Task: Pick out all lines of the entries that include the word "content" and copy them.

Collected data
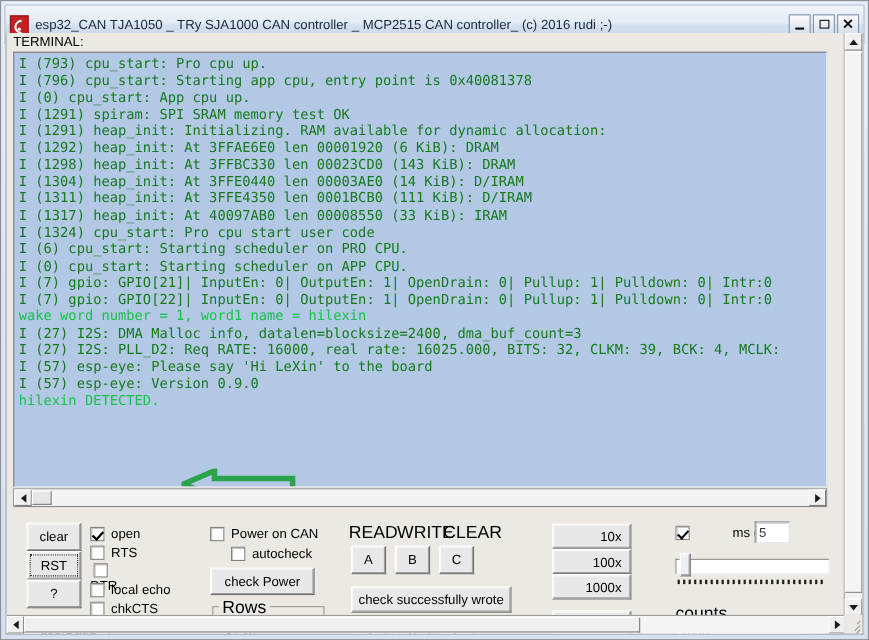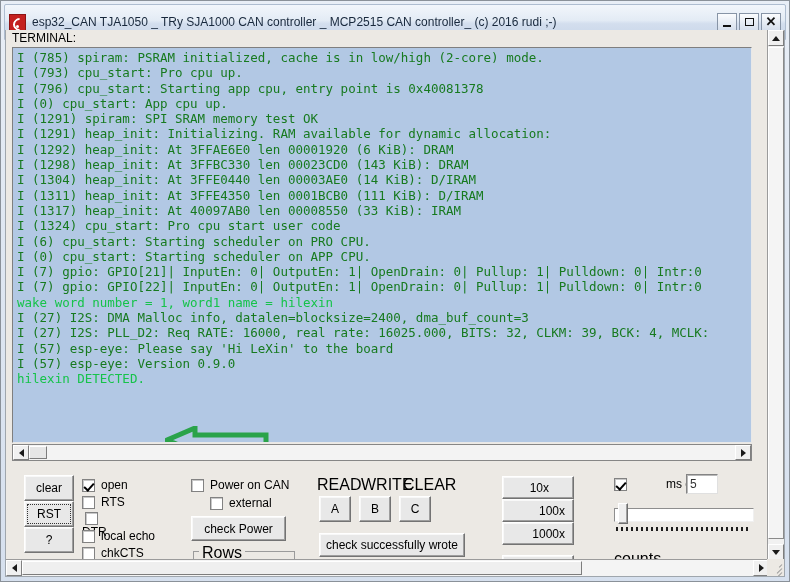--- a/index.html
+++ b/index.html
@@ -504,7 +504,6 @@
 
     <div class="terminal-wrap">
       <div class="terminal-inner" id="terminal-lines">
-          <div class="tline">I (785) spiram: PSRAM initialized, cache is in low/high (2-core) mode.</div>
           <div class="tline">I (793) cpu_start: Pro cpu up.</div>
           <div class="tline">I (796) cpu_start: Starting app cpu, entry point is 0x40081378</div>
           <div class="tline">I (0) cpu_start: App cpu up.</div>

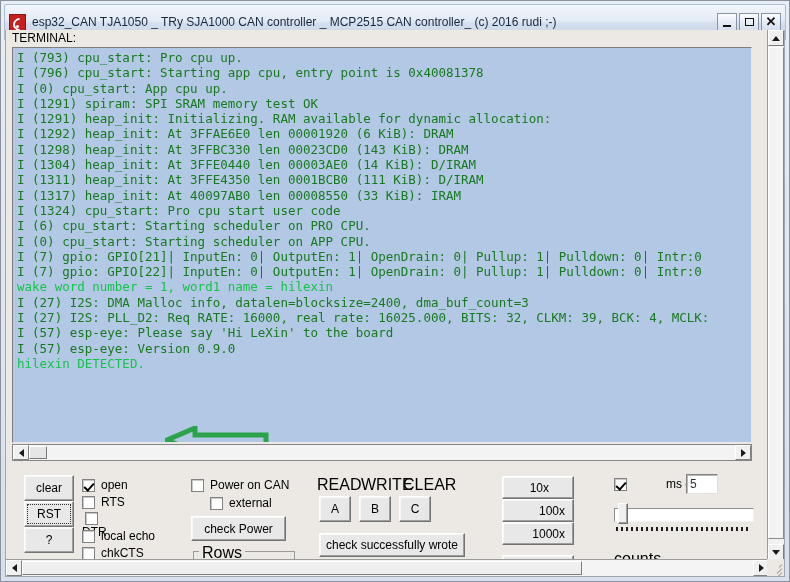--- a/index.html
+++ b/index.html
@@ -604,7 +604,7 @@
       <div class="btn" style="left:353px; top:100px; width:32px; height:26px;">b</div>
       <div class="btn" style="left:393px; top:100px; width:32px; height:26px;">c</div>
 
-      <div class="btn" style="left:496px; top:13px; width:72px; height:23px; justify-content:flex-end; padding-right:24px;">10x</div>
+      <div class="btn" style="left:496px; top:13px; width:72px; height:23px; justify-content:flex-end; padding-right:8px;">10x</div>
       <div class="btn" style="left:496px; top:36px; width:72px; height:23px; justify-content:flex-end; padding-right:8px;">100x</div>
       <div class="btn" style="left:496px; top:59px; width:72px; height:23px; justify-content:flex-end; padding-right:8px;">1000x</div>
       <div class="btn" style="left:496px; top:92px; width:72px; height:26px;">custom x</div>

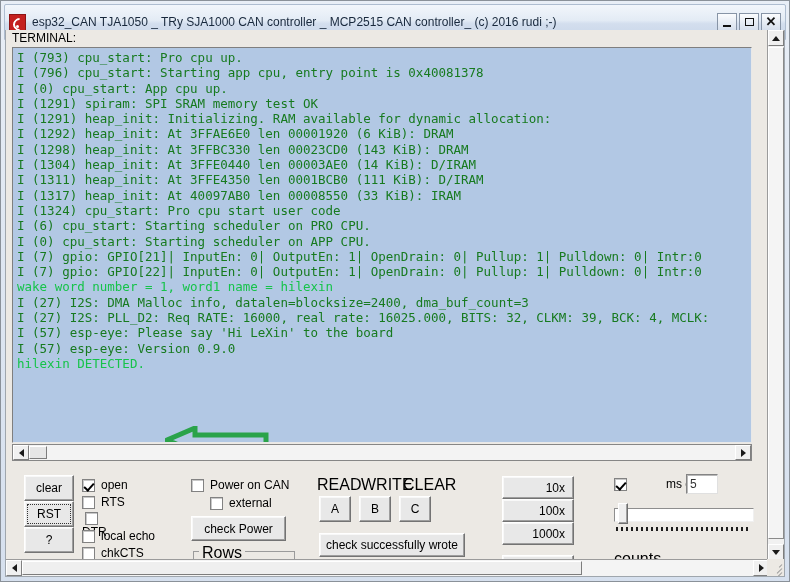--- a/index.html
+++ b/index.html
@@ -586,7 +586,7 @@
       </div>
       <div class="cbx" style="left:204px; top:33px;">
         <span class="box"></span>
-        <span>external</span>
+        <span>autocheck</span>
       </div>
       <div class="btn" style="left:185px; top:53px; width:95px; height:25px;">check Power</div>
 

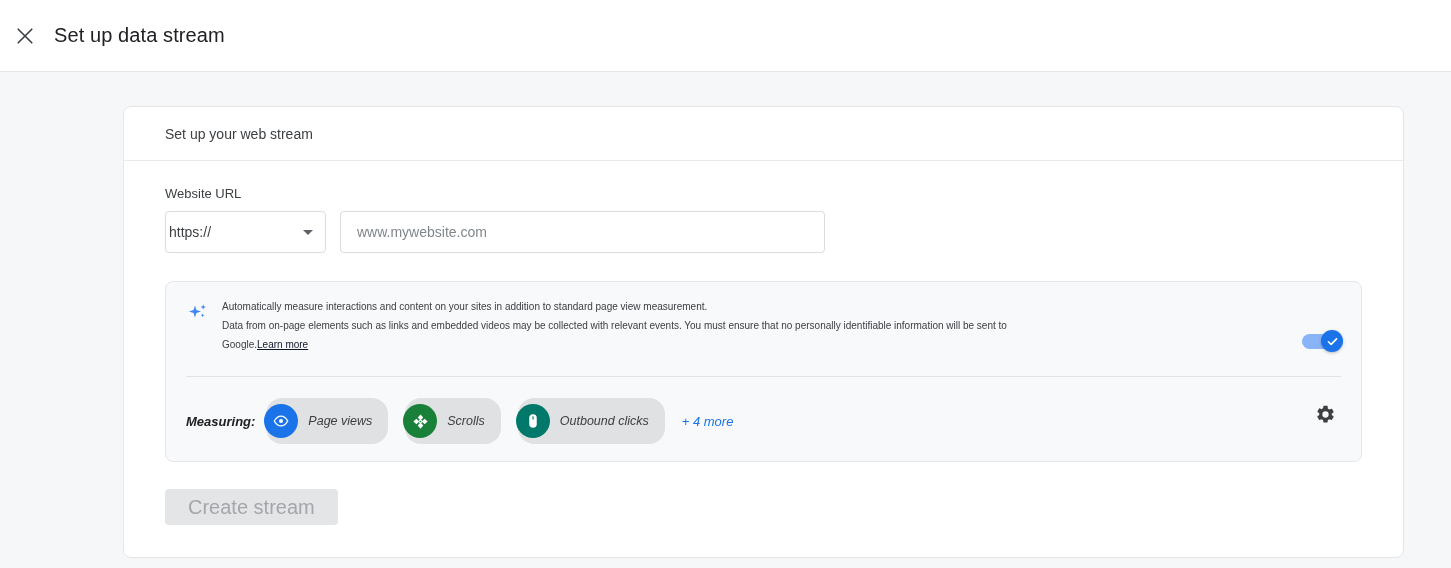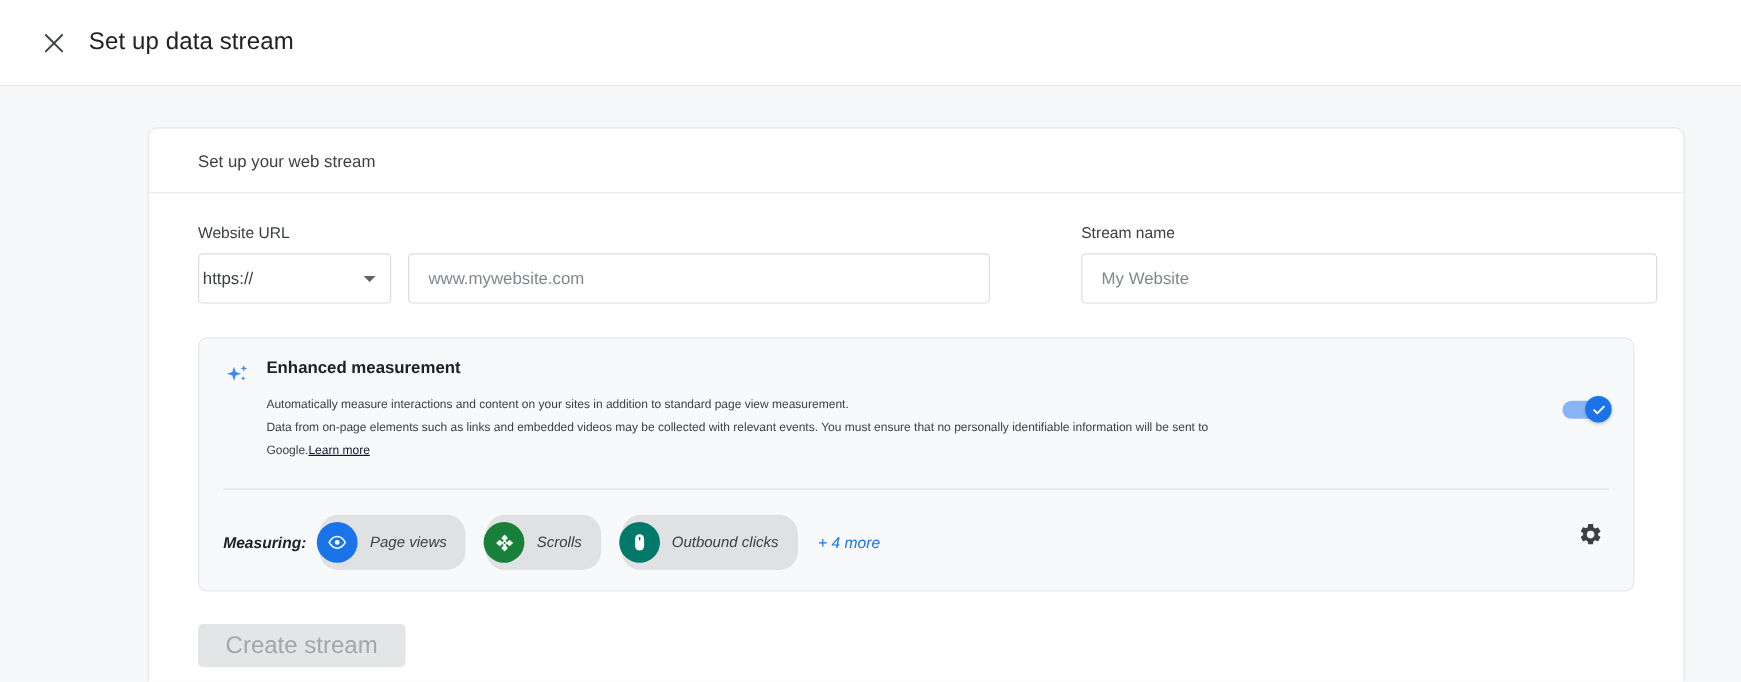--- a/index.html
+++ b/index.html
@@ -18,7 +18,7 @@
     border-bottom: 1px solid #e4e6e8;
     display: flex;
     align-items: center;
-    padding-left: 32px;
+    padding-left: 12px;
   }
   .close-btn {
     width: 26px; height: 26px;

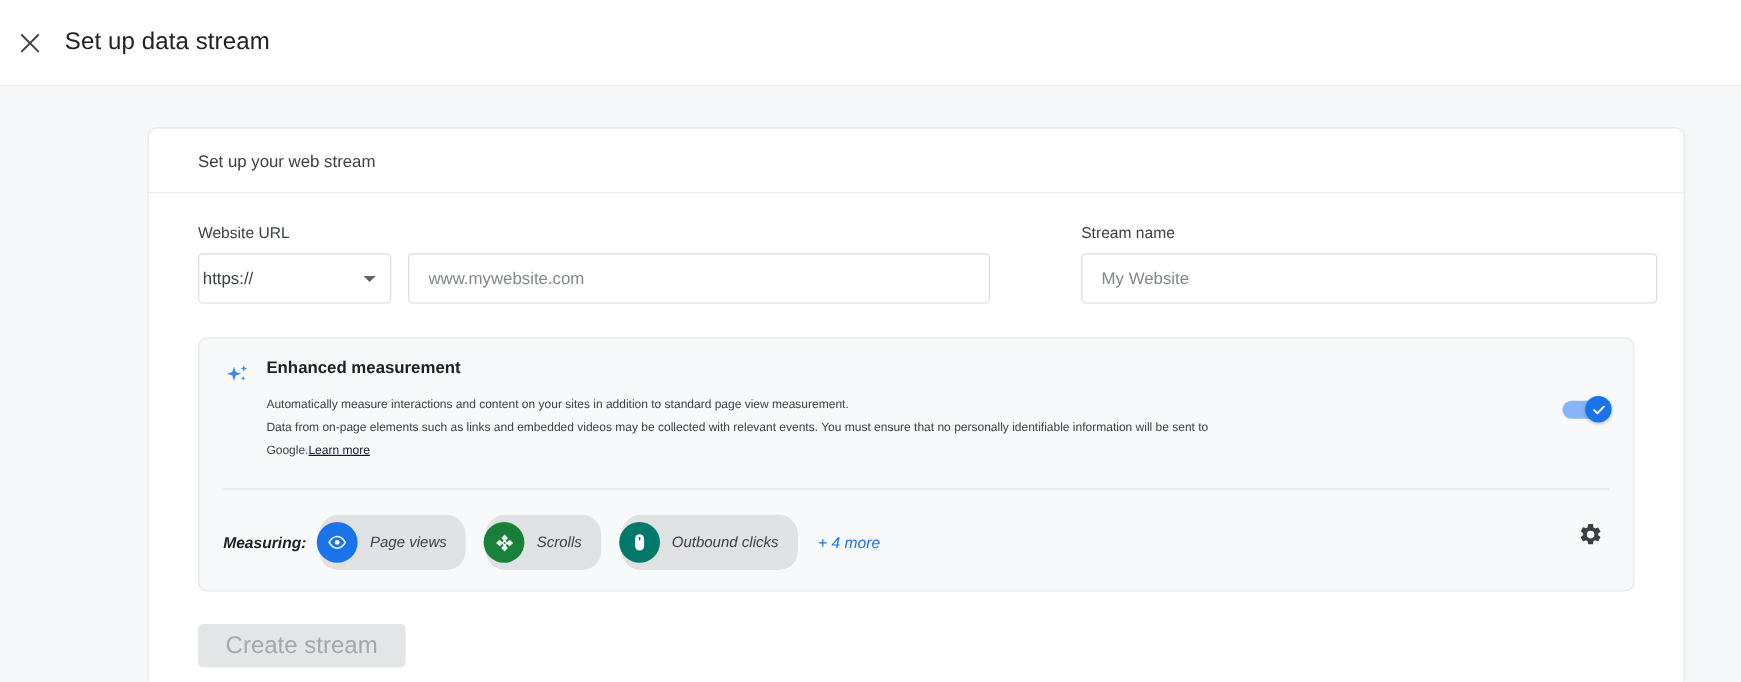--- a/index.html
+++ b/index.html
@@ -286,10 +286,6 @@
           </div>
         </div>
 
-        <div class="field-name">
-          <div class="field-label">Stream name</div>
-          <input class="text-input" style="width: 100%;" type="text" value="" placeholder="My Website">
-        </div>
       </div>
 
       <div class="em-box">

Solution:
-      <div class="btn" style="left:496px; top:13px; width:72px; height:23px; justify-content:flex-end; padding-right:24px;">10x</div>
+      <div class="btn" style="left:496px; top:13px; width:72px; height:23px; justify-content:flex-end; padding-right:8px;">10x</div>
       <div class="btn" style="left:496px; top:36px; width:72px; height:23px; justify-content:flex-end; padding-right:8px;">100x</div>
       <div class="btn" style="left:496px; top:59px; width:72px; height:23px; justify-content:flex-end; padding-right:8px;">1000x</div>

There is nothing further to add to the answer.